Extracted data entries:
▬▬▬▬▬▬
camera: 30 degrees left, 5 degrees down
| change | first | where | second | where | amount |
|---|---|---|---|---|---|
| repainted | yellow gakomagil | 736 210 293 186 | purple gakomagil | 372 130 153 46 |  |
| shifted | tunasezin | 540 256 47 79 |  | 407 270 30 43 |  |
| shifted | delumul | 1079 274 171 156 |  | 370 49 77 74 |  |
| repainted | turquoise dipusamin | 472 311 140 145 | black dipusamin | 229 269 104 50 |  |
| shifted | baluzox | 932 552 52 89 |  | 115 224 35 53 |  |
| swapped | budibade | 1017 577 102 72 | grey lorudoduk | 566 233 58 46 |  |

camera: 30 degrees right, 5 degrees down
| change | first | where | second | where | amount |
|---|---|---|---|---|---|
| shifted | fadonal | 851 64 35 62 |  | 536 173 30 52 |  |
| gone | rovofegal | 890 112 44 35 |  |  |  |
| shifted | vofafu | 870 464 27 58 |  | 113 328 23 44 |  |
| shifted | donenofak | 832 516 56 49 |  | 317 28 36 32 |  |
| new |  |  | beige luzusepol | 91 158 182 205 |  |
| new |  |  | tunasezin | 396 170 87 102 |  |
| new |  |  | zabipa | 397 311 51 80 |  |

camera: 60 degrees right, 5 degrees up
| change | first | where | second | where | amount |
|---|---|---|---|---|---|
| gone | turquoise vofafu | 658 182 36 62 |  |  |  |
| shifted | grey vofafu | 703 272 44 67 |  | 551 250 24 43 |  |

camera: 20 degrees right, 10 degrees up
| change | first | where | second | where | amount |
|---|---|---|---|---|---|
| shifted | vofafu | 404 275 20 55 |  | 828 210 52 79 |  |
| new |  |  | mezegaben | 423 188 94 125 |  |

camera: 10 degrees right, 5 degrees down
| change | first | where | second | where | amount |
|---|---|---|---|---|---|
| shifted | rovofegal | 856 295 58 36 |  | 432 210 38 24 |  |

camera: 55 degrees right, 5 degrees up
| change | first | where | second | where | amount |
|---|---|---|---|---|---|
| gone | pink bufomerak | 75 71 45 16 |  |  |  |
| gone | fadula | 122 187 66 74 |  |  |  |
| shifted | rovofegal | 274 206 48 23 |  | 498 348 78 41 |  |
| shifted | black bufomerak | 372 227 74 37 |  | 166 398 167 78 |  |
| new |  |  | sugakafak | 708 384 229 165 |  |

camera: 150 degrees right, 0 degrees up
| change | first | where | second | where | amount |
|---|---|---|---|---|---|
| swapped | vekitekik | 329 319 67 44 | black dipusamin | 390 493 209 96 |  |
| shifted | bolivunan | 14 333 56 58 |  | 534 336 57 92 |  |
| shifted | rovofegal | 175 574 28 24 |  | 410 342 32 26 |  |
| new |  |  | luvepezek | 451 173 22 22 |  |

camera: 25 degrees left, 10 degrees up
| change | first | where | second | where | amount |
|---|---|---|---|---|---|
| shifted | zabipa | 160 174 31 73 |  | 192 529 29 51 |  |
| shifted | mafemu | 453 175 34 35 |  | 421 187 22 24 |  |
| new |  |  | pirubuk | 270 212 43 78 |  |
▬▬▬▬▬▬
> What needs to be done
Each entry above must be printed exactly as written.

> Written solution
camera: 30 degrees left, 5 degrees down
| change | first | where | second | where | amount |
|---|---|---|---|---|---|
| repainted | yellow gakomagil | 736 210 293 186 | purple gakomagil | 372 130 153 46 |  |
| shifted | tunasezin | 540 256 47 79 |  | 407 270 30 43 |  |
| shifted | delumul | 1079 274 171 156 |  | 370 49 77 74 |  |
| repainted | turquoise dipusamin | 472 311 140 145 | black dipusamin | 229 269 104 50 |  |
| shifted | baluzox | 932 552 52 89 |  | 115 224 35 53 |  |
| swapped | budibade | 1017 577 102 72 | grey lorudoduk | 566 233 58 46 |  |

camera: 30 degrees right, 5 degrees down
| change | first | where | second | where | amount |
|---|---|---|---|---|---|
| shifted | fadonal | 851 64 35 62 |  | 536 173 30 52 |  |
| gone | rovofegal | 890 112 44 35 |  |  |  |
| shifted | vofafu | 870 464 27 58 |  | 113 328 23 44 |  |
| shifted | donenofak | 832 516 56 49 |  | 317 28 36 32 |  |
| new |  |  | beige luzusepol | 91 158 182 205 |  |
| new |  |  | tunasezin | 396 170 87 102 |  |
| new |  |  | zabipa | 397 311 51 80 |  |

camera: 60 degrees right, 5 degrees up
| change | first | where | second | where | amount |
|---|---|---|---|---|---|
| gone | turquoise vofafu | 658 182 36 62 |  |  |  |
| shifted | grey vofafu | 703 272 44 67 |  | 551 250 24 43 |  |

camera: 20 degrees right, 10 degrees up
| change | first | where | second | where | amount |
|---|---|---|---|---|---|
| shifted | vofafu | 404 275 20 55 |  | 828 210 52 79 |  |
| new |  |  | mezegaben | 423 188 94 125 |  |

camera: 10 degrees right, 5 degrees down
| change | first | where | second | where | amount |
|---|---|---|---|---|---|
| shifted | rovofegal | 856 295 58 36 |  | 432 210 38 24 |  |

camera: 55 degrees right, 5 degrees up
| change | first | where | second | where | amount |
|---|---|---|---|---|---|
| gone | pink bufomerak | 75 71 45 16 |  |  |  |
| gone | fadula | 122 187 66 74 |  |  |  |
| shifted | rovofegal | 274 206 48 23 |  | 498 348 78 41 |  |
| shifted | black bufomerak | 372 227 74 37 |  | 166 398 167 78 |  |
| new |  |  | sugakafak | 708 384 229 165 |  |

camera: 150 degrees right, 0 degrees up
| change | first | where | second | where | amount |
|---|---|---|---|---|---|
| swapped | vekitekik | 329 319 67 44 | black dipusamin | 390 493 209 96 |  |
| shifted | bolivunan | 14 333 56 58 |  | 534 336 57 92 |  |
| shifted | rovofegal | 175 574 28 24 |  | 410 342 32 26 |  |
| new |  |  | luvepezek | 451 173 22 22 |  |

camera: 25 degrees left, 10 degrees up
| change | first | where | second | where | amount |
|---|---|---|---|---|---|
| shifted | zabipa | 160 174 31 73 |  | 192 529 29 51 |  |
| shifted | mafemu | 453 175 34 35 |  | 421 187 22 24 |  |
| new |  |  | pirubuk | 270 212 43 78 |  |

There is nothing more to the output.